Il y a longtemps qu'il n'y a plus de « mâte d'écôle » à Scarupt. Pour être précis, c'est avec Monsieur Toussaint qui était alors maître d'une classe unique avec moins de 15 élèves qu'ont pris fin, en 1981, les odeurs de craie et les cris d'enfants dans la cour. En un mot, un morceau de vie s'effondrait laissant tout tristes les Vieux du hameau.

L'école desaffectée de nos jours.

Elle restait là, comme attendant des jours meilleurs qui ne sont jamais venus et voilà que comme toutes les écoles qu'on rencontre au hasard de nos chemins de montagne, elle vient d'être cédée à un particulier par la Commune de Fraize.

Que d'histoires se cachent derrière cette vieille bâtisse construite en 1838, puis agrandie en 1880 sur des plans de ce chroniqueur, touche à tout, le Fraxinien Jean-Baptiste Haxaire.

Bien avant la Révolution, les habitants de Scarupt s'étaient préoccupés de l'instruction de leurs enfants et avaient donc « embauché » un maître d'école. La population scolaire y était limitée parce que coûteuse mais, néanmoins, la construction d'une véritable école s'avéra nécessaire. Son agrandissement, plus tard, permettra l'accueil des filles, la mixité à l'époque n'étant pas de mode. Nous pourrions citer tous ceux qui y enseignèrent. La famille Flayeux fournira le plus fort bataillon avant les lois de Jules Ferry.

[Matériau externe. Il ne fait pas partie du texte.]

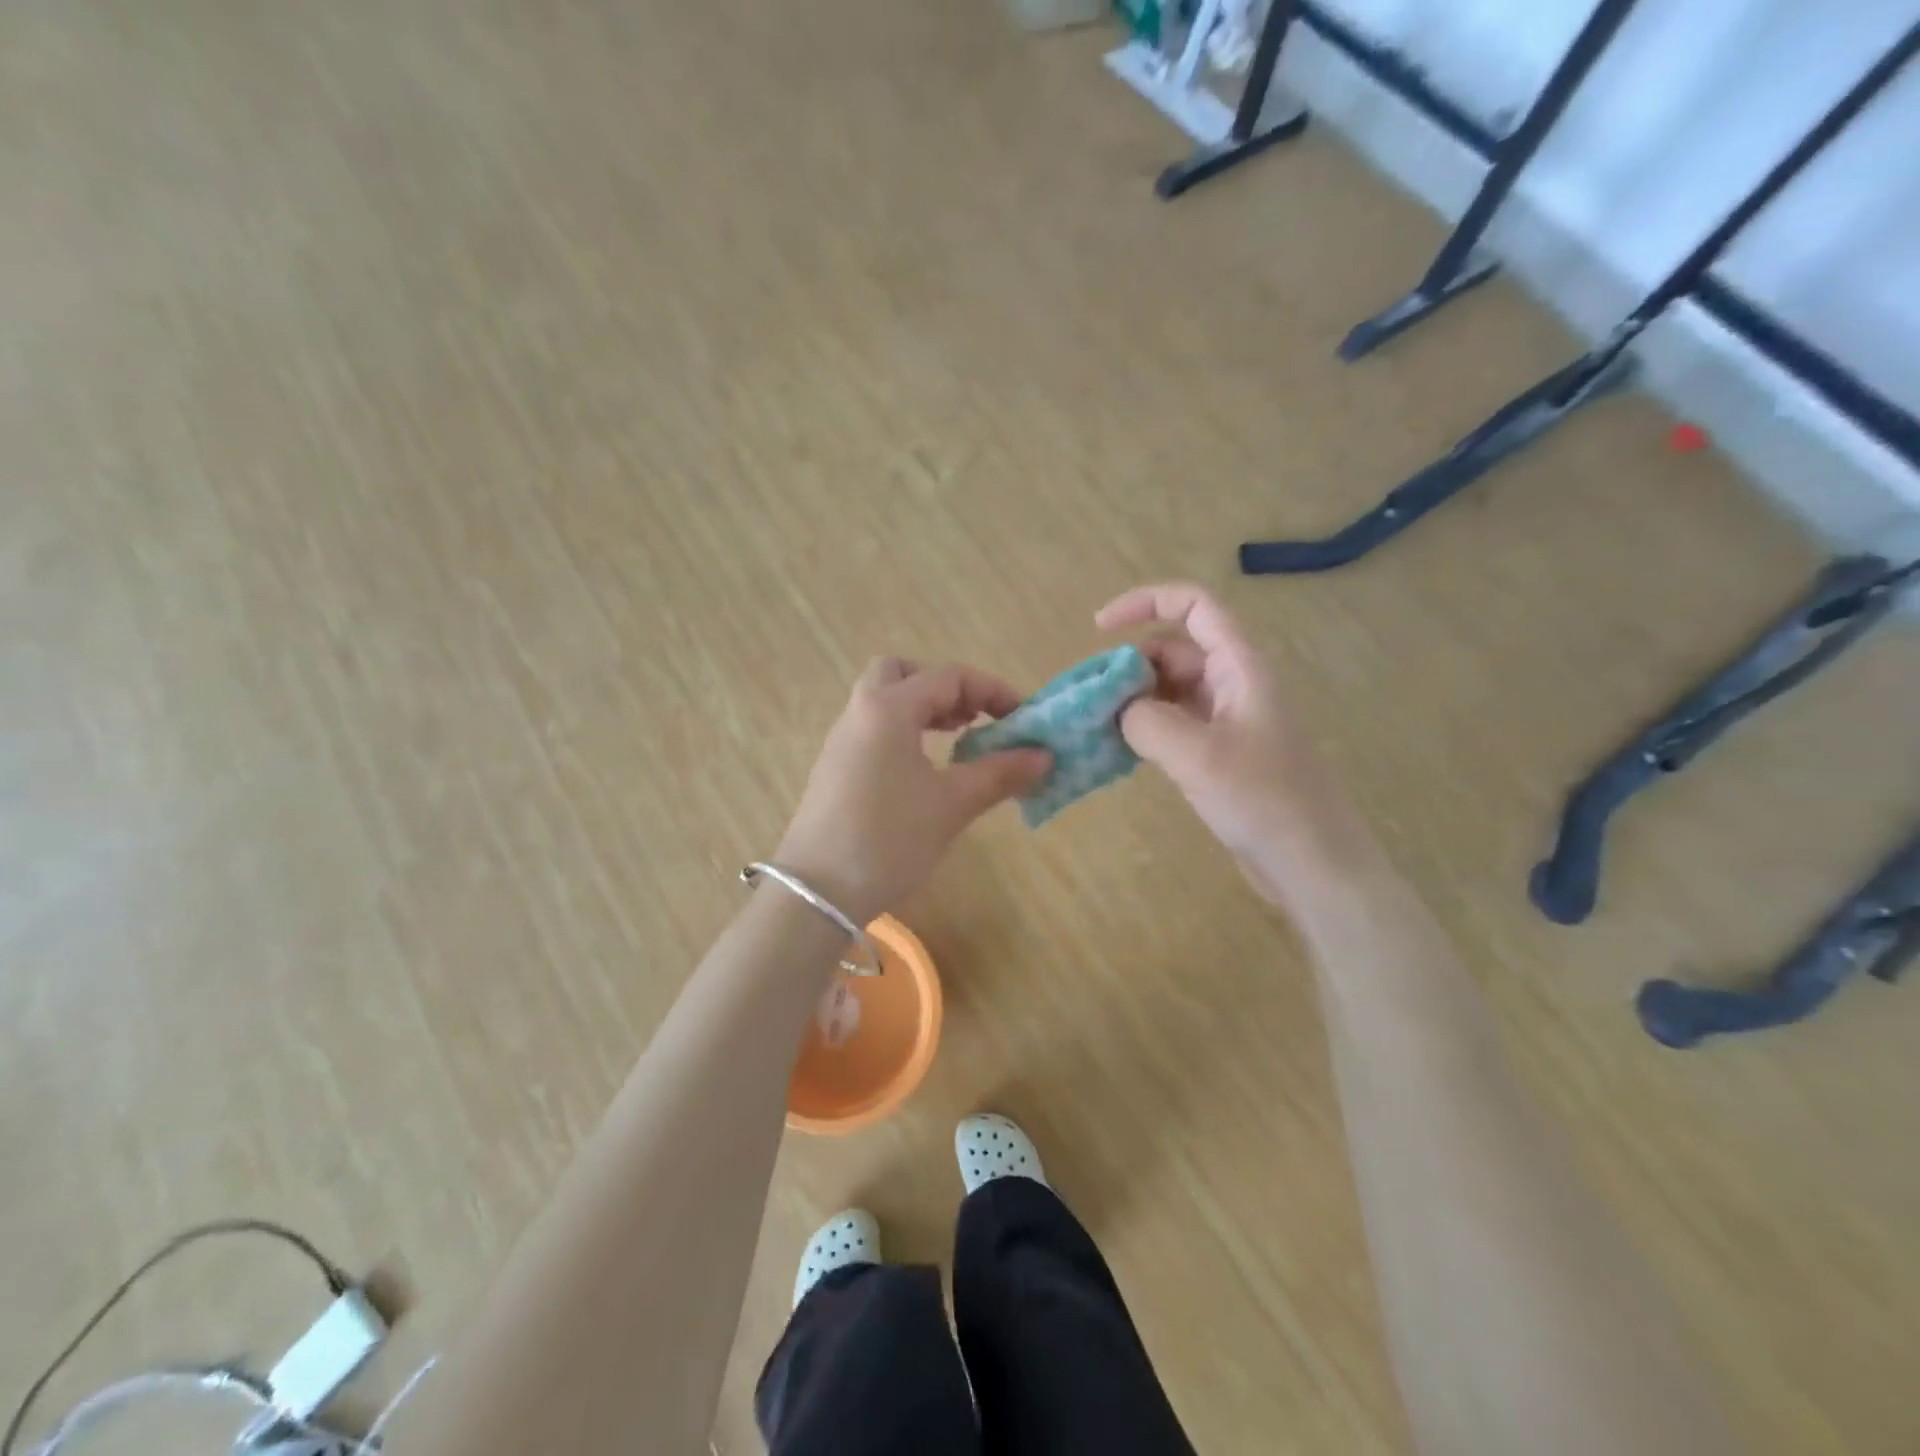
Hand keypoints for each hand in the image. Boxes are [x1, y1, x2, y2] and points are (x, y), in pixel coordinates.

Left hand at [777, 659, 1050, 922]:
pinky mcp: (835, 770)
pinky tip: (925, 772)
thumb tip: (1044, 756)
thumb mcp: (951, 805)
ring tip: (957, 741)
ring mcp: (842, 742)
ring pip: (883, 701)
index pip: (948, 677)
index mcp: (887, 708)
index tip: (1023, 719)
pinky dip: (904, 732)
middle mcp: (860, 713)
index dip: (992, 691)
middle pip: (901, 673)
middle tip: (972, 718)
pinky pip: (873, 730)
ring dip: (923, 709)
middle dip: (944, 687)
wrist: (817, 894)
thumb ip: (999, 773)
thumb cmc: (889, 839)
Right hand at [1097, 583, 1365, 903]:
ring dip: (1134, 699)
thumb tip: (1120, 710)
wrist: (1314, 864)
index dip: (1145, 602)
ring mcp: (1230, 719)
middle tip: (1090, 699)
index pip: (1194, 605)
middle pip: (1175, 649)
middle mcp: (1235, 683)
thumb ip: (1146, 721)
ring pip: (1171, 689)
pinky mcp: (1223, 752)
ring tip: (1097, 726)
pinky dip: (1146, 728)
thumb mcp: (1196, 756)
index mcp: (1240, 666)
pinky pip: (1176, 723)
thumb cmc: (1263, 800)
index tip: (1098, 627)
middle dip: (1129, 664)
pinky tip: (1120, 750)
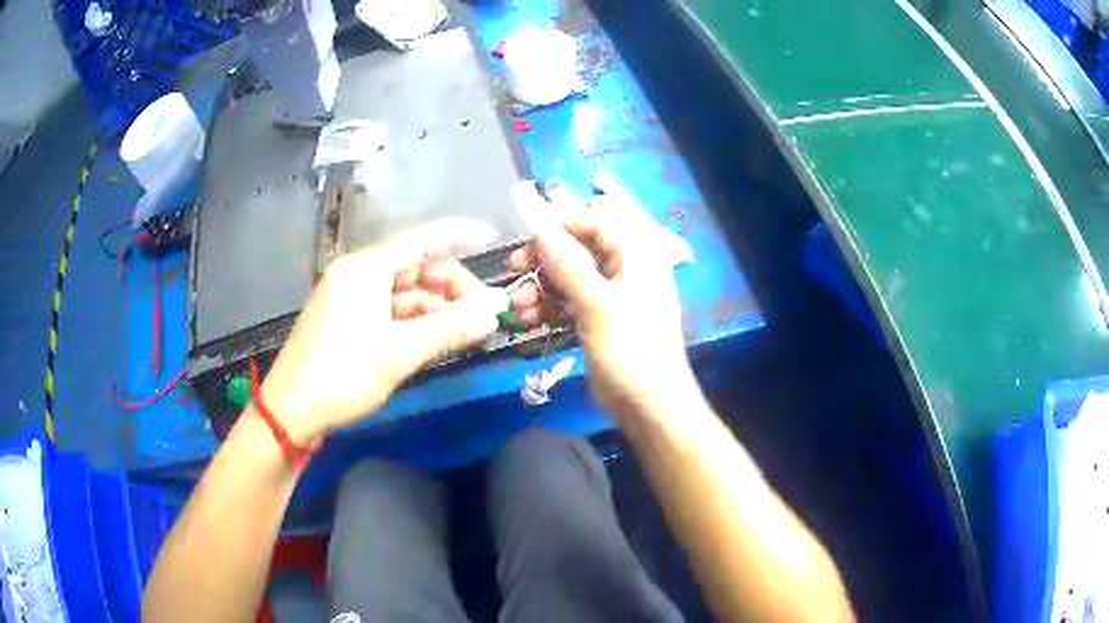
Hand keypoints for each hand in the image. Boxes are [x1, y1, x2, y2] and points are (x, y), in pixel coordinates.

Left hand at [257, 219, 508, 443]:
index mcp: (365, 269)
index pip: (421, 240)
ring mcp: (350, 297)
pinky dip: (416, 320)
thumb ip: (449, 329)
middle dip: (452, 286)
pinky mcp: (347, 319)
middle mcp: (357, 274)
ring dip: (437, 307)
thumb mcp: (399, 353)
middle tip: (483, 313)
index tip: (491, 237)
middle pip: (415, 268)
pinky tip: (438, 336)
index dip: (458, 235)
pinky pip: (390, 309)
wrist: (291, 411)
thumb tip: (494, 312)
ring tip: (468, 329)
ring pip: (404, 292)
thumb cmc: (342, 375)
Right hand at [508, 177, 698, 417]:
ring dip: (540, 288)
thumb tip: (542, 230)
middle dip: (543, 261)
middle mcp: (624, 269)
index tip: (526, 231)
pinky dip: (548, 307)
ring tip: (518, 308)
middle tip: (512, 269)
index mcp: (636, 255)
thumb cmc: (631, 349)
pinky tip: (528, 320)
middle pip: (577, 249)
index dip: (560, 223)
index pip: (596, 223)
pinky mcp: (597, 319)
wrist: (647, 404)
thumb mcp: (598, 305)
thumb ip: (569, 265)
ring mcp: (610, 295)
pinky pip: (568, 302)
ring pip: (568, 278)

Aimé Flayeux, père du défunt Maire de Fraize, Louis Flayeux, n'était-il pas surnommé « Aimé do mâte d'écôle » ?

La classe de garçons d'Eugène Mathis en 1885.

Après les lois Jules Ferry de 1881-1882, rendant l'école gratuite et obligatoire, Eugène Mathis y fit, en 1884, un court remplacement avant sa titularisation. Pour ceux qui connaissent l'École de Scarupt, ils pourront se demander comment il y entassait, dans une seule classe, 58 gamins de 5 à 12 ans (voir photo). Dans le même temps, la classe des filles ne désemplissait pas non plus. C'est ainsi qu'en 1907, on ne compta pas moins de 54 garçons et 48 filles. Un début d'exode rural ramena le nombre des garçons à 27 en 1934 et 23 en 1938. Les chiffres pour les filles nous sont inconnus mais devaient être du même ordre.

La classe de filles en 1916.

Le peuplement très dense de cette haute vallée vers 1900 explique cette importante population scolaire. Les enfants descendaient là, du Rossberg, de la Capitaine, du Rond-Chaxel, voire du Bouxerand et des Ponsez. Un lieu-dit « Les Baraques » où vivaient, comme son nom le laisse supposer, de pauvres paysans, envoyait lui aussi son lot d'écoliers.

L'exode rural lié à l'essor du textile et de l'industrie en général aura raison de l'École. On sait la suite...

On a connu deux cloches à Scarupt.,. Non, non, il ne s'agit ni d'élèves, ni de maîtres, mais d'authentiques cloches qui du haut du clocheton appelaient les enfants à venir en classe. La première mise en place en 1848 ne fit pas un long usage et fut remplacée en 1874 par celle qui se trouve toujours là à dormir sur son perchoir.

On a aussi connu des moments cocasses dans le rapport instituteur-élèves... Dans les années 30-40, par exemple, un écolier retors, enfermé à la cave par le maître, Mr Rohrbach, lui coupa son stock de pommes de terre en morceaux... Plus personne après lui n'eut droit à cette punition. Un autre, sur qui les bastonnades tombaient régulièrement, se confectionna un jour une ceinture avec un boyau de cochon rempli de sang. Il provoqua ce pauvre Mr Rohrbach, lequel, avec son bâton, déclencha l' « hémorragie vengeresse »...

Ah ! Ces enfants terribles de la vieille école de Scarupt... Ceux qui vivent encore là-haut sont, en tout cas, bien tristes de la voir aussi silencieuse ; les fredaines d'autrefois les font pourtant toujours rire mais cachent une profonde mélancolie.

Le nouveau propriétaire sait-il tout cela ?

François Maubré, « La Costelle », 2003.

Association « La Costelle », le 30/10/2003 (publié dans le bulletin municipal Fraize 2004).